WORK REQUEST - Retype each of the records below exactly, leaving the pictures out.

:: DATASET ENTRIES ::

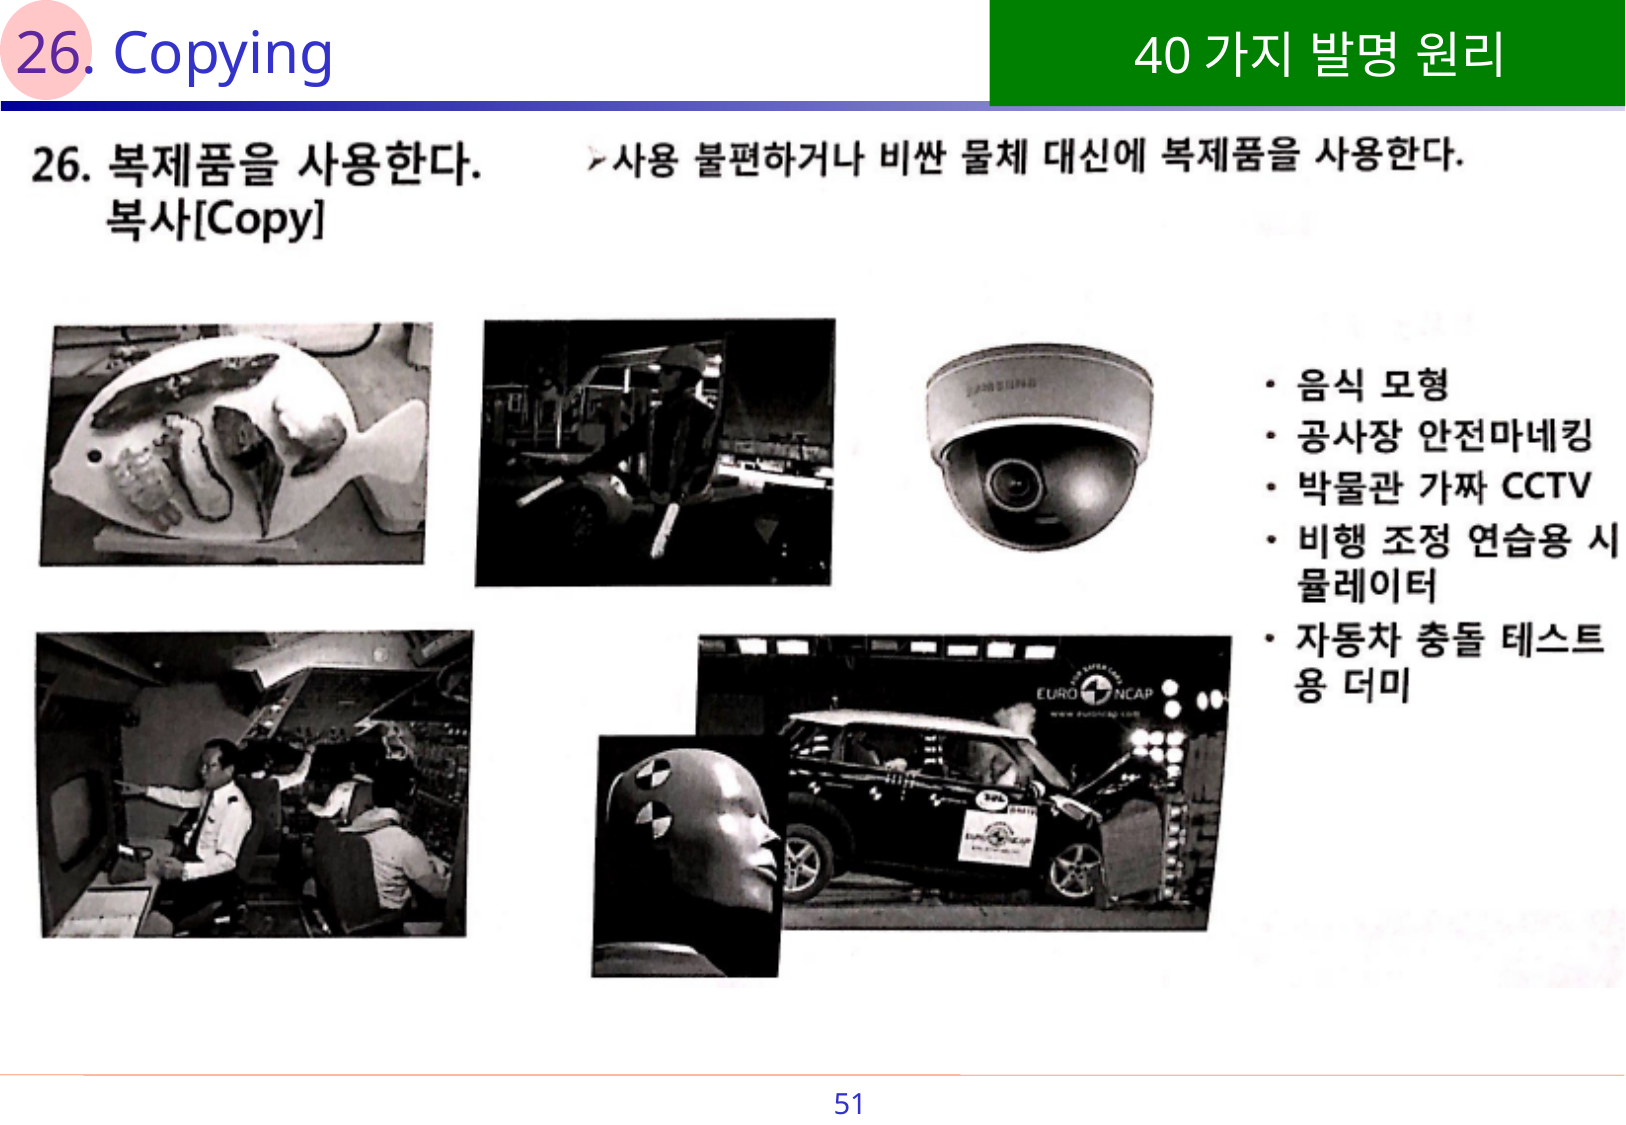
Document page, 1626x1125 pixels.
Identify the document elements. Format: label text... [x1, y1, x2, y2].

text_box [0, 0, 92, 100]
picture [20, 125, 1625, 988]
title 26. Copying [0, 0, 1382, 101]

:::

RESPONSE BELOW -
Document page, 1626x1125 pixels.
Identify the document elements. Format: label text... [x1, y1, x2, y2].

text_box [0, 0, 92, 100]
picture [20, 125, 1625, 988]
title 26. Copying [0, 0, 1382, 101]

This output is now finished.